Aufgabenstellung: Welchen Grund nennt der Kollege im Forumsbeitrag über Siemens Starter und Drivemonitor dafür, dass er den Drivemonitor bevorzugt?

# Siemens Starter und Drivemonitor



## wiede (1 März 2008)

Hallo!

Kann mir jemand erklären, weshalb Siemens für den Micromaster 2 Inbetriebnahmesoftwares anbietet und worin der Hauptunterschied liegt?

Ich hatte anfangs nur das Siemens Starter, hatte dieses auch schon in ein S7-Projekt eingebunden und einige Parameter eingegeben, bis mir ein Kollege gesagt hat, dass er den Drivemonitor bevorzugt, da er dort die Parameter auflisten lassen kann.

Kann man denn die eingegebenen Parameter vom Starter irgendwie im Drivemonitor öffnen und weiterbearbeiten?

Wiede


----------



## MajorutyOfOne (1 März 2008)

wiede schrieb:


> Hallo!

[Datensätze aus einer Datenquelle]
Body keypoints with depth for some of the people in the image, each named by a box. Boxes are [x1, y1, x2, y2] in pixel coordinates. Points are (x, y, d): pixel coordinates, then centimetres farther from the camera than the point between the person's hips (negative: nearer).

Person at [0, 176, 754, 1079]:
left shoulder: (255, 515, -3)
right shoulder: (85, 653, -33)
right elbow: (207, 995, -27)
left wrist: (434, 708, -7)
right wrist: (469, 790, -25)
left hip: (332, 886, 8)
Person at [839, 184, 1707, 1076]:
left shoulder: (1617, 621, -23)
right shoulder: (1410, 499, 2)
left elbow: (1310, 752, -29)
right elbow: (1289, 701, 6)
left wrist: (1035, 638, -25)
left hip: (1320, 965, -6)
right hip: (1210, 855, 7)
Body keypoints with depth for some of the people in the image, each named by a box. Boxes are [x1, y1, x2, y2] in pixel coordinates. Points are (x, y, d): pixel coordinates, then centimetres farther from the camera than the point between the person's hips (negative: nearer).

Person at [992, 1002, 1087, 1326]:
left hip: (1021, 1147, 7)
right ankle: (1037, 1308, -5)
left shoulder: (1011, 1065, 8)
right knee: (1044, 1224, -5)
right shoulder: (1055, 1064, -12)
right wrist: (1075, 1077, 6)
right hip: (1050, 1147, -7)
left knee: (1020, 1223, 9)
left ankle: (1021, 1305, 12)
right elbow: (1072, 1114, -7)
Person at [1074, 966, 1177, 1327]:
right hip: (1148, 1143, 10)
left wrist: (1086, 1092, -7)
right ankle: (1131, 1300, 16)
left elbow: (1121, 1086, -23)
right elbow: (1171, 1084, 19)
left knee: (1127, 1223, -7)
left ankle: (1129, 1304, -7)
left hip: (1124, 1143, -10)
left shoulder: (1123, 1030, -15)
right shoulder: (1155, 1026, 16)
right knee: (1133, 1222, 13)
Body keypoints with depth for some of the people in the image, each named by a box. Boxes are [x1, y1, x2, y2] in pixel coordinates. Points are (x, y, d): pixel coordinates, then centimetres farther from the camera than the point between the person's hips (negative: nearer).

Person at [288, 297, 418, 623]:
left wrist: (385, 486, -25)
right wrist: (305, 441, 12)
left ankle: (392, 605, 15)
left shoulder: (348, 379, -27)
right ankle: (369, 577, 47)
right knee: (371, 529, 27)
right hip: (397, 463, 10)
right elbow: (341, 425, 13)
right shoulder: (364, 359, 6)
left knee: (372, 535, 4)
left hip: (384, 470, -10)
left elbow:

Erledigte Aufgabe: Im Drivemonitor kann er die Parameter auflisten lassen.